> **Work to complete**: Copy out the full listing below as it stands, with its pictures left behind.

> **Input records**:

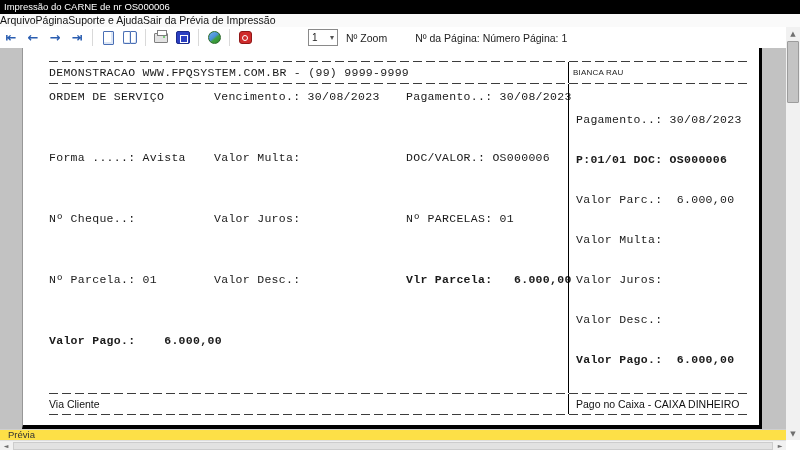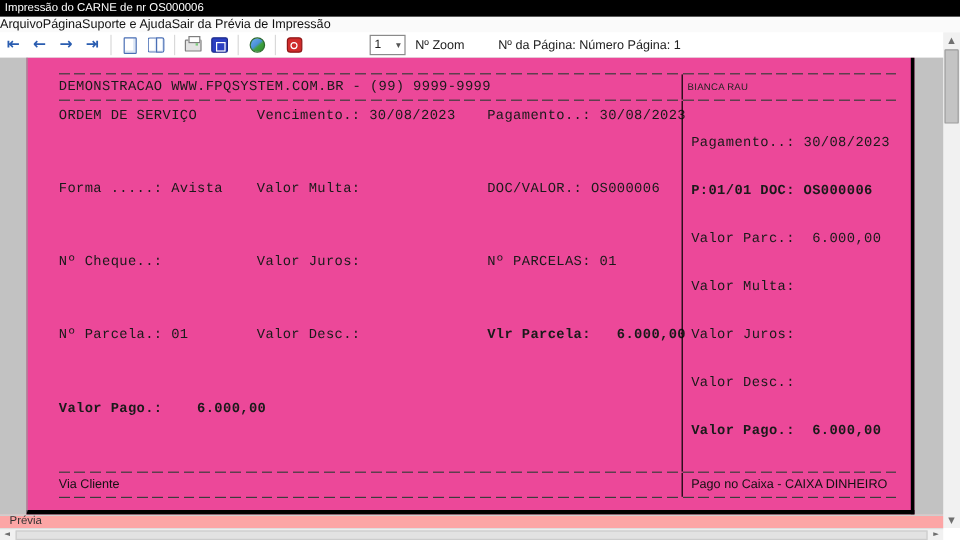--- a/index.html
+++ b/index.html
@@ -48,7 +48,7 @@
 
   
   .preview { position:absolute; top:48px; left:0; right:0; bottom:21px; background:#c2c2c2; overflow:hidden; }
-  .page { position:relative; margin-left:22px; width:740px; height:381px; background:#ec4899;
+  .page { position:relative; margin-left:22px; width:740px; height:381px; background:#ffffff;
     border-left:1px solid #979797; border-right:3px solid #000; border-bottom:4px solid #000; }
 
   .doc { padding:13px 0 0 26px; width:726px; color:#1a1a1a; }

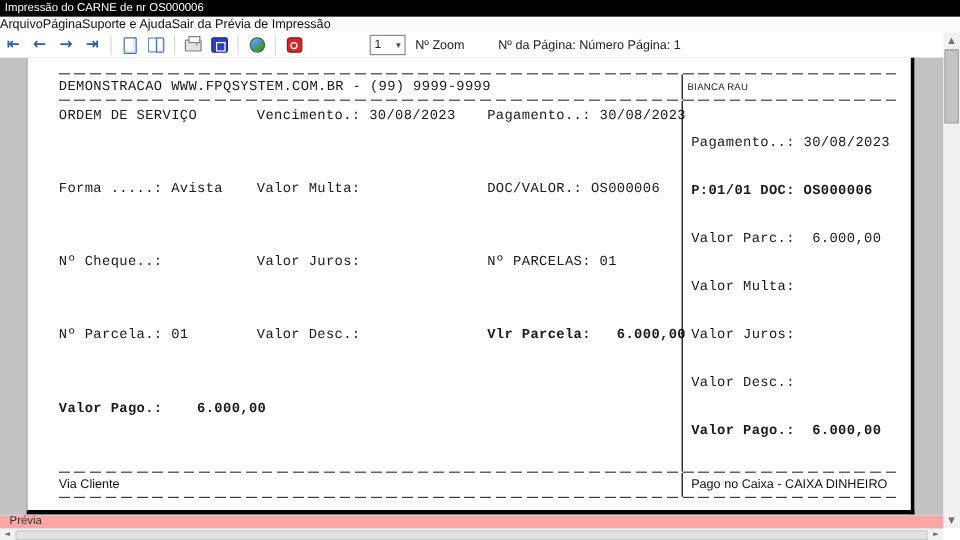--- a/index.html
+++ b/index.html
@@ -83,7 +83,7 @@
   .vscroll .sb-thumb { position:absolute; left:1px; top:14px; width:12px; height:62px; background:#c4c4c4;
     border:1px solid #9c9c9c; border-radius:1px; }
 
-  .statusbar { position:absolute; left:0; right:0; bottom:10px; height:11px; background:#fca5a5;
+  .statusbar { position:absolute; left:0; right:0; bottom:10px; height:11px; background:#fde047;
     border-top:1px solid #cfcfcf; font-size:9.5px; color:#333; line-height:10px; padding-left:8px; z-index:4; }
 
   .hscroll { position:absolute; left:0; right:14px; bottom:0; height:10px; background:#f1f1f1;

> **Result for this task**:
--- a/index.html
+++ b/index.html
@@ -48,7 +48,7 @@
 
   
   .preview { position:absolute; top:48px; left:0; right:0; bottom:21px; background:#c2c2c2; overflow:hidden; }
-  .page { position:relative; margin-left:22px; width:740px; height:381px; background:#ec4899;
+  .page { position:relative; margin-left:22px; width:740px; height:381px; background:#ffffff;
     border-left:1px solid #979797; border-right:3px solid #000; border-bottom:4px solid #000; }
 
   .doc { padding:13px 0 0 26px; width:726px; color:#1a1a1a; }

--- a/index.html
+++ b/index.html
@@ -83,7 +83,7 @@
   .vscroll .sb-thumb { position:absolute; left:1px; top:14px; width:12px; height:62px; background:#c4c4c4;
     border:1px solid #9c9c9c; border-radius:1px; }
 
-  .statusbar { position:absolute; left:0; right:0; bottom:10px; height:11px; background:#fca5a5;
+  .statusbar { position:absolute; left:0; right:0; bottom:10px; height:11px; background:#fde047;
     border-top:1px solid #cfcfcf; font-size:9.5px; color:#333; line-height:10px; padding-left:8px; z-index:4; }
 
   .hscroll { position:absolute; left:0; right:14px; bottom:0; height:10px; background:#f1f1f1;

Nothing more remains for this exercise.